A I usually use open polypropylene tubes in an Beckman swinging bucket rotor (SW42Ti). Given that I have 8–10 mL precleared supernatant after low-speed centrifugation and 200/450-nm filtering, I add 2 mL sucrose solution (20% w/v in PBS) and then carefully overlay the supernatant without disturbing the interface. After 2 h at 28,000–36,000 rpm at 4°C, the phases will mix, but most of the impurities will stick in the sucrose. The virions will be in an invisible pellet at the bottom of the tube. Depending on what I need them for, I either resuspend the pellet directly in SDS-PAGE sample buffer (for SDS-PAGE and various immunoblot analyses) or in PBS (for cell culture purposes).

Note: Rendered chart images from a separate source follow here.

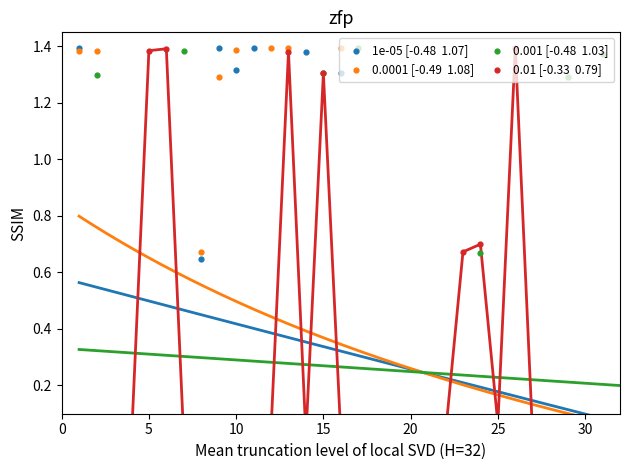

What are all the series names shown in the legend?

1e-05 [-0.48  1.07], 0.0001 [-0.49  1.08], 0.001 [-0.48  1.03], 0.01 [-0.33  0.79]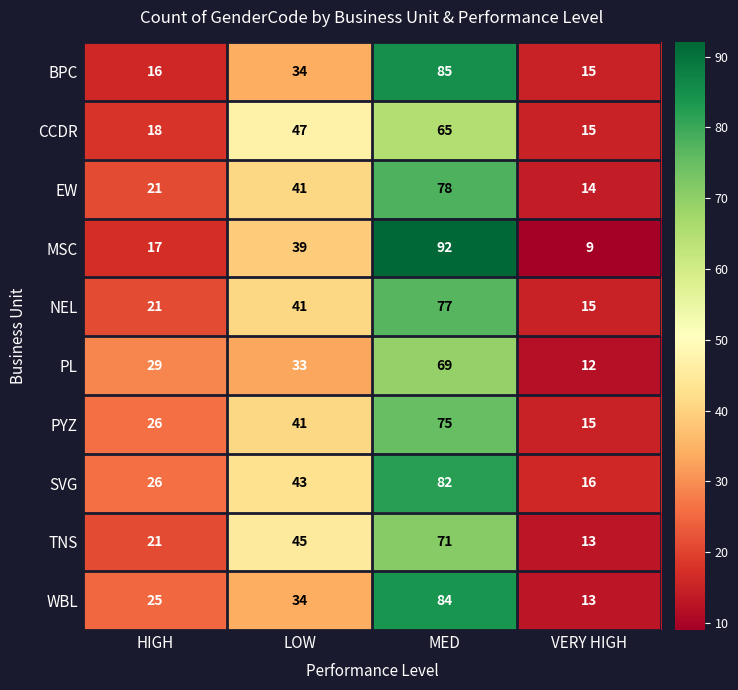

Read the BPC value at VERY HIGH.

15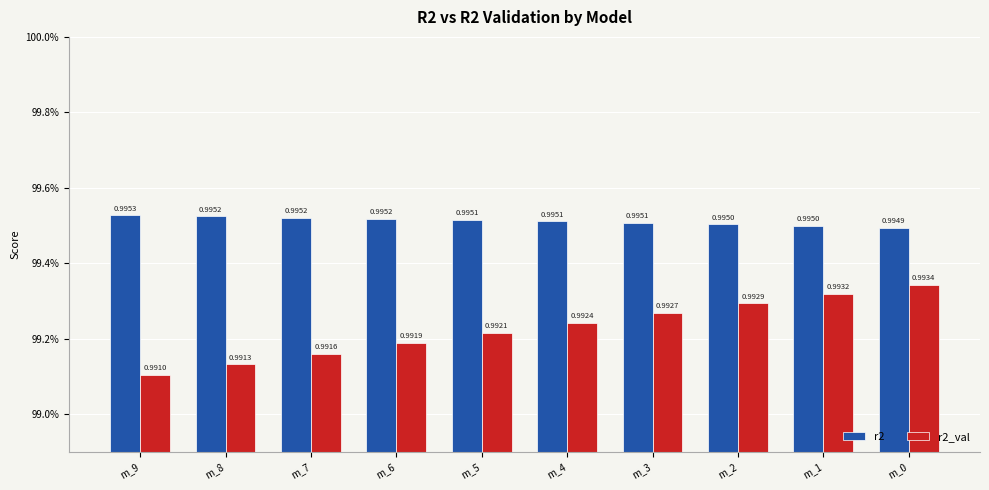

What is the sum of the r2 values at m_1 and m_7?

2.0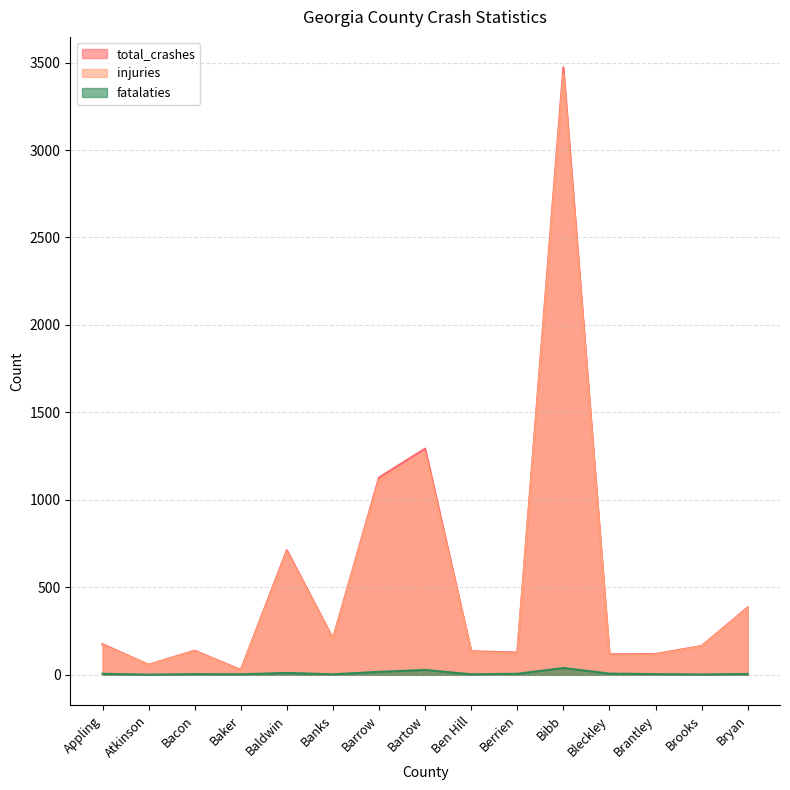

At how many categories does at least one series exceed 3123?

1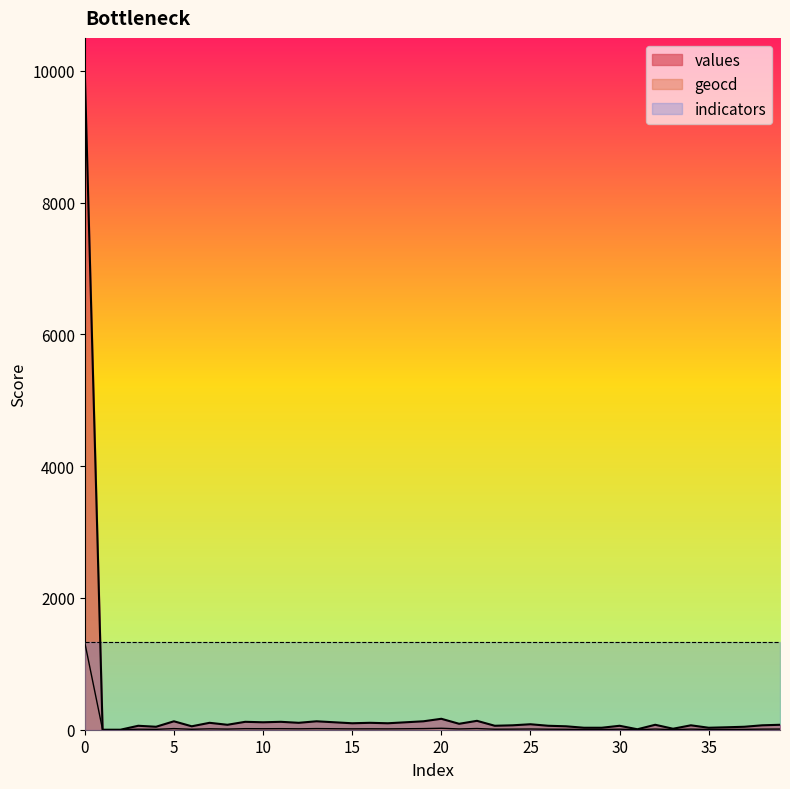

True or false: geocd has a value of 12 at 27.

False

Q I use the 70Ti fixed angle rotor which holds 35 mL tubes. For lentiviruses, we use tubes that seal (like the ones used for CsCl/EtBr plasmid isolation). I have access to the rotor you mentioned and can use it for small experiments, but I usually need virus for in vivo work where I need quantities of 10 × 108 IU, so I have volumes greater than 300 mL of supernatant.
A I prefer swinging bucket rotors because the invisible pellet will always be at the bottom of the tube. There is a swinging bucket rotor for larger volumes called SW32 from the same company. I think it holds ~35 mL.